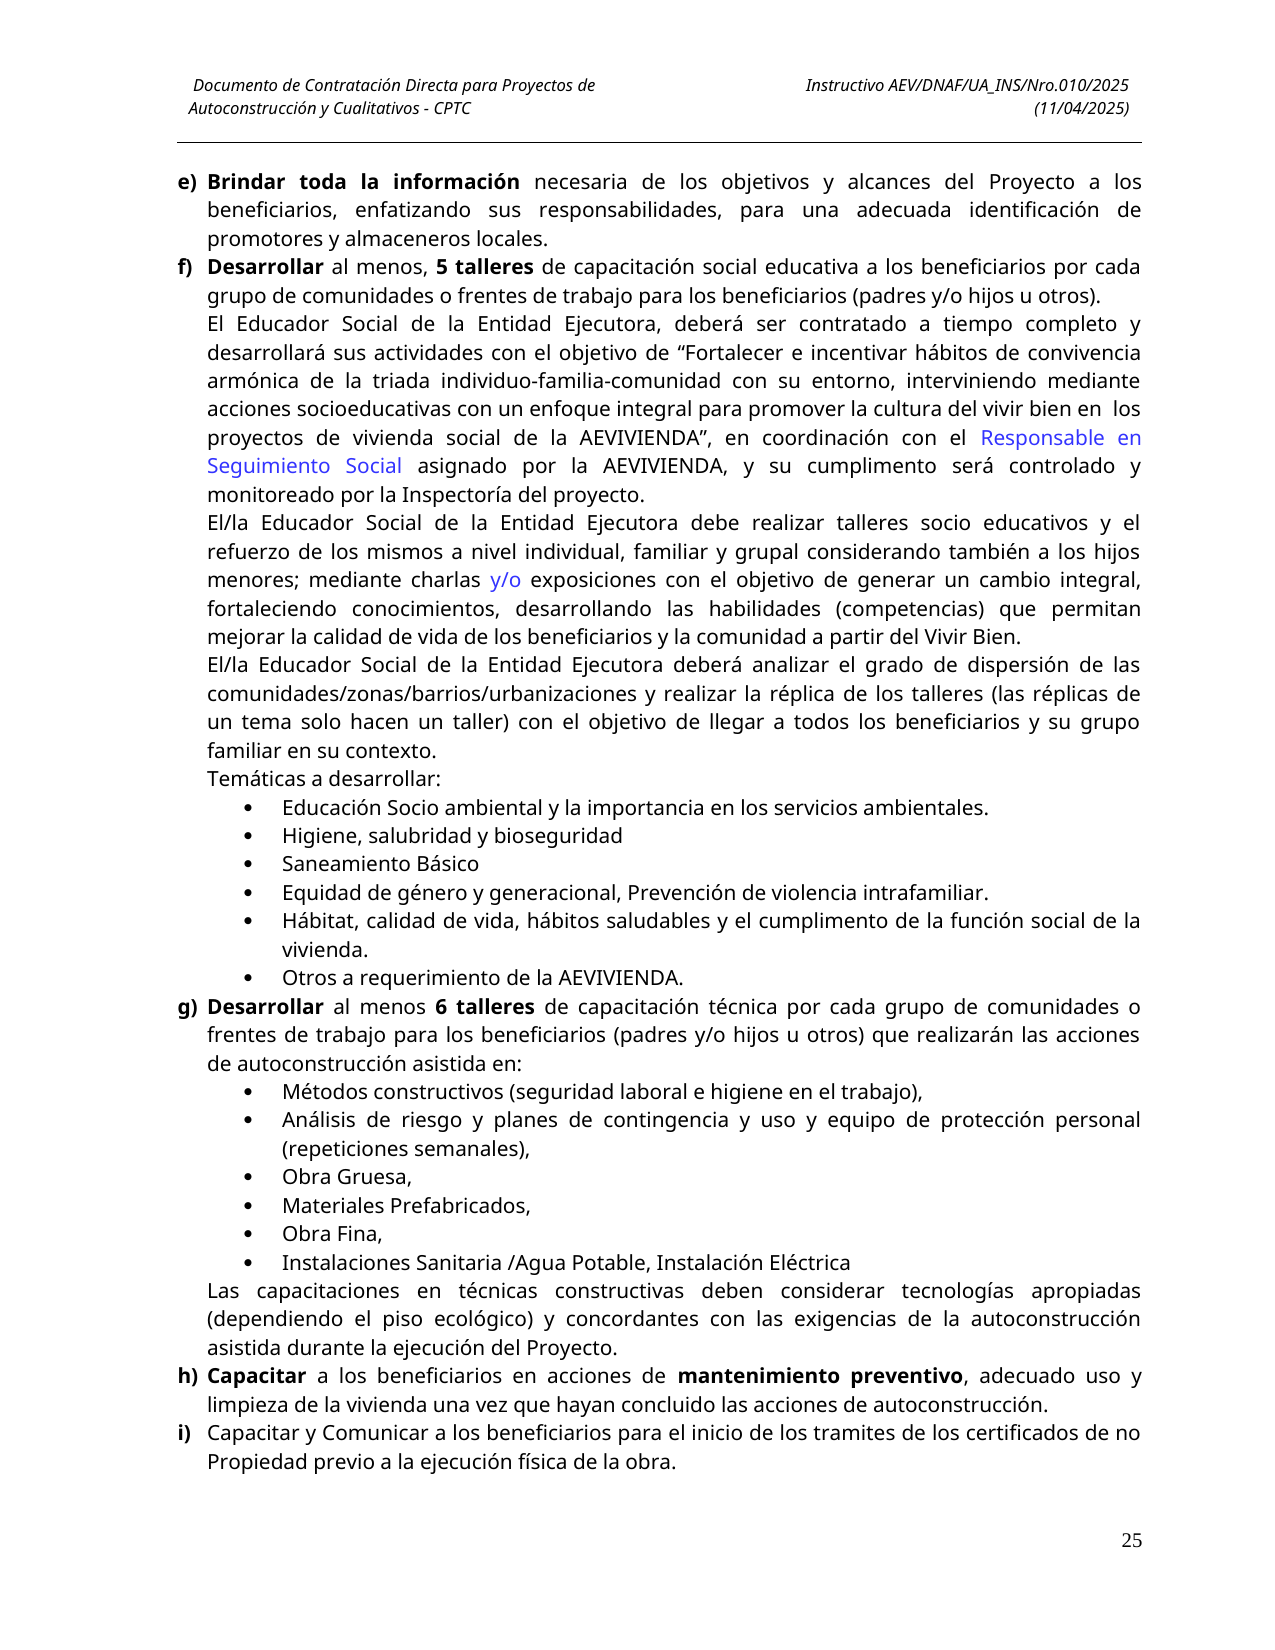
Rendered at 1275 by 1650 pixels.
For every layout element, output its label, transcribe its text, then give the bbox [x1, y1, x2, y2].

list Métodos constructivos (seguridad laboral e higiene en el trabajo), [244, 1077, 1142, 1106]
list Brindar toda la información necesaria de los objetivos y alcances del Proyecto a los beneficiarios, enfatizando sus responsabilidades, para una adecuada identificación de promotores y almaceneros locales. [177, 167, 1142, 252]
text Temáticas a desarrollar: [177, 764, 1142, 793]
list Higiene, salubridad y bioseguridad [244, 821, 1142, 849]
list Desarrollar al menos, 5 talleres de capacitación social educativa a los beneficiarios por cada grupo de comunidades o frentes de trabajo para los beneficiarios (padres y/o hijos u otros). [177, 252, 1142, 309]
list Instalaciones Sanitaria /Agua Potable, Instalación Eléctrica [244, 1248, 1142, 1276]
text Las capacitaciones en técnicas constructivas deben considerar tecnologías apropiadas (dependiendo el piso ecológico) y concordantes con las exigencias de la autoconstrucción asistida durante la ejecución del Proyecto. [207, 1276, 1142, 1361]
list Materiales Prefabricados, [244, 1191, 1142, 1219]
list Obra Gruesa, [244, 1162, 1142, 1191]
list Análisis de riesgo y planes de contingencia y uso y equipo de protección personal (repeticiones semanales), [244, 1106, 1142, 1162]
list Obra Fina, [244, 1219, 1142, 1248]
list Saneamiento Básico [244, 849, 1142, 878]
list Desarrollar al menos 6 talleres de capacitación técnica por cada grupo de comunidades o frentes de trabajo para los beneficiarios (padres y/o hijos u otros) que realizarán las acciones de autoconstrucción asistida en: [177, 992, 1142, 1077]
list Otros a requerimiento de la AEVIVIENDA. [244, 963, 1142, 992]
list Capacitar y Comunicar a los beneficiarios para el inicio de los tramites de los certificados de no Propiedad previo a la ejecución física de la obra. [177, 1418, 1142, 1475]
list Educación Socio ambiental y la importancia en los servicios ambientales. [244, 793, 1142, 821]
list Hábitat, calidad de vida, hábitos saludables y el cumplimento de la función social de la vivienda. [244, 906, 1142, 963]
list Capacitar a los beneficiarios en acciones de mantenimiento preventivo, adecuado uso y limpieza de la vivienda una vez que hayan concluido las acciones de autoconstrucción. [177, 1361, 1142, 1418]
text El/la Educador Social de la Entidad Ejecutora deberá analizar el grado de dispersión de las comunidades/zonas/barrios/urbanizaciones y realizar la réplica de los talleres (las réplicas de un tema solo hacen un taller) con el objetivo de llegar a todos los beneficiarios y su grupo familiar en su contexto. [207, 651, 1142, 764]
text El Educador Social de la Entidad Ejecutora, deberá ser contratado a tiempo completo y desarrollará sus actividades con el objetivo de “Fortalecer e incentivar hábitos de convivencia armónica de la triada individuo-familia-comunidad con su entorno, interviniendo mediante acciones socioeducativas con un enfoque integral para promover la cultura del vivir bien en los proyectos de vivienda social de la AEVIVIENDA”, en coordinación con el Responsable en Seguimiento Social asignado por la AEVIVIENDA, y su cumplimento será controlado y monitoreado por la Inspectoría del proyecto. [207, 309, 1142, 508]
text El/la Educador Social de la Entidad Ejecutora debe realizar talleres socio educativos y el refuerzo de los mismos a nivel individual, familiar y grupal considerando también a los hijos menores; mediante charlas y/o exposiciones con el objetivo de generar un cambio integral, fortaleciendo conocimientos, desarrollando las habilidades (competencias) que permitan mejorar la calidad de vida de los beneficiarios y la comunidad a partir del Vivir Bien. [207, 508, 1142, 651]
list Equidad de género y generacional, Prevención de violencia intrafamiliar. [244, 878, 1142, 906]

* * * *

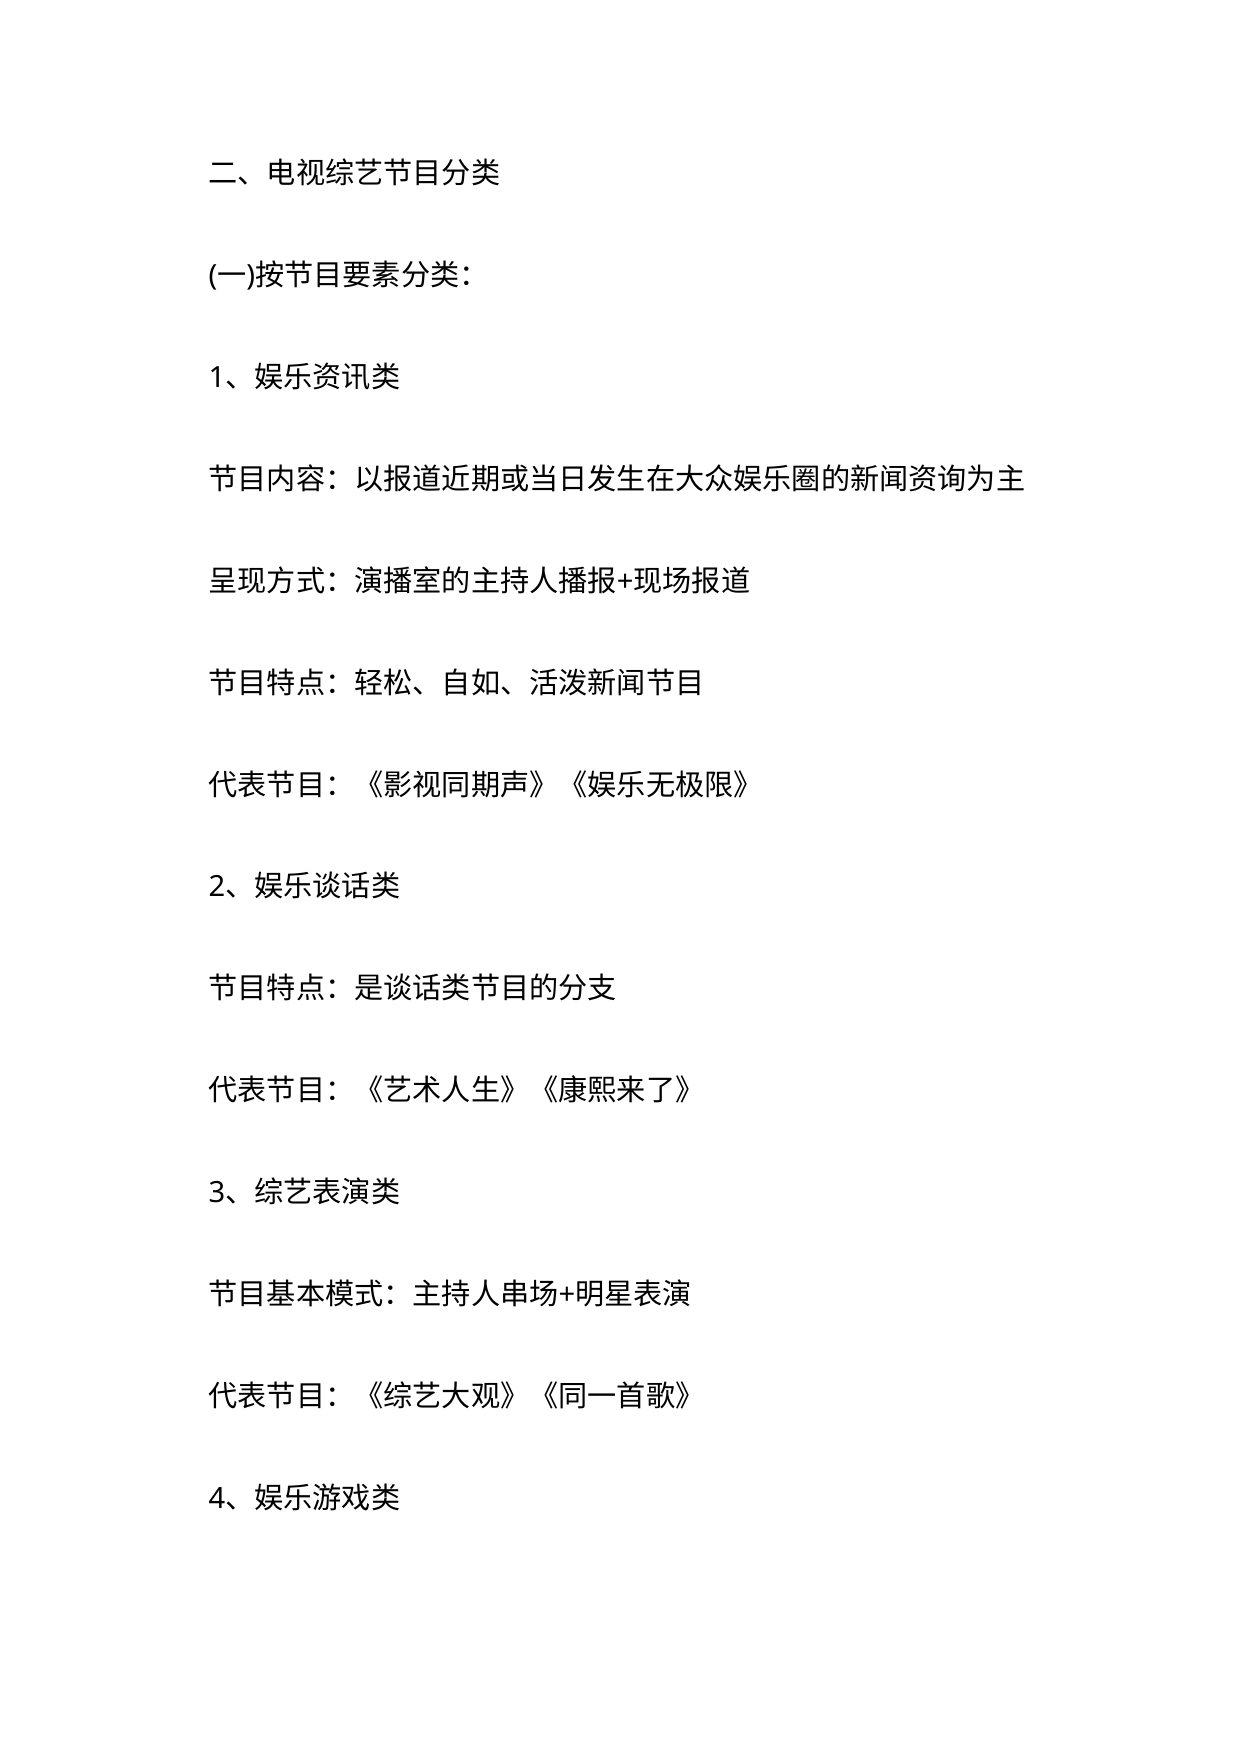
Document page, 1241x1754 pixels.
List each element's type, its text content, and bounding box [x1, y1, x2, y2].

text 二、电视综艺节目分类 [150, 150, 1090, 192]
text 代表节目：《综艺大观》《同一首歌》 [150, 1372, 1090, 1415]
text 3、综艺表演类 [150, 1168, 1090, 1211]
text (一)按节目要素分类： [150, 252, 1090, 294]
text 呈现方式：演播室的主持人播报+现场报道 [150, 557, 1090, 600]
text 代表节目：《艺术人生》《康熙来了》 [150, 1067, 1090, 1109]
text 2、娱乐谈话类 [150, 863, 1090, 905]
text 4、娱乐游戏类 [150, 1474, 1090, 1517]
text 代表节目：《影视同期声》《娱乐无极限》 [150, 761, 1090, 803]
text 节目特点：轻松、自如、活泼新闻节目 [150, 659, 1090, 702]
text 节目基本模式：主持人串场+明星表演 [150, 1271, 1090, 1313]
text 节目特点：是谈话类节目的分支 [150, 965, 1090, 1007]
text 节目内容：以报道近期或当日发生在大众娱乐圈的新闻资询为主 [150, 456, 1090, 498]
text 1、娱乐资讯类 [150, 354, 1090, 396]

* * * *

YOUR INSTRUCTIONS:
State the number of lines in the records that hold the string "cumplimento", and add nothing.

OUTPUT:
2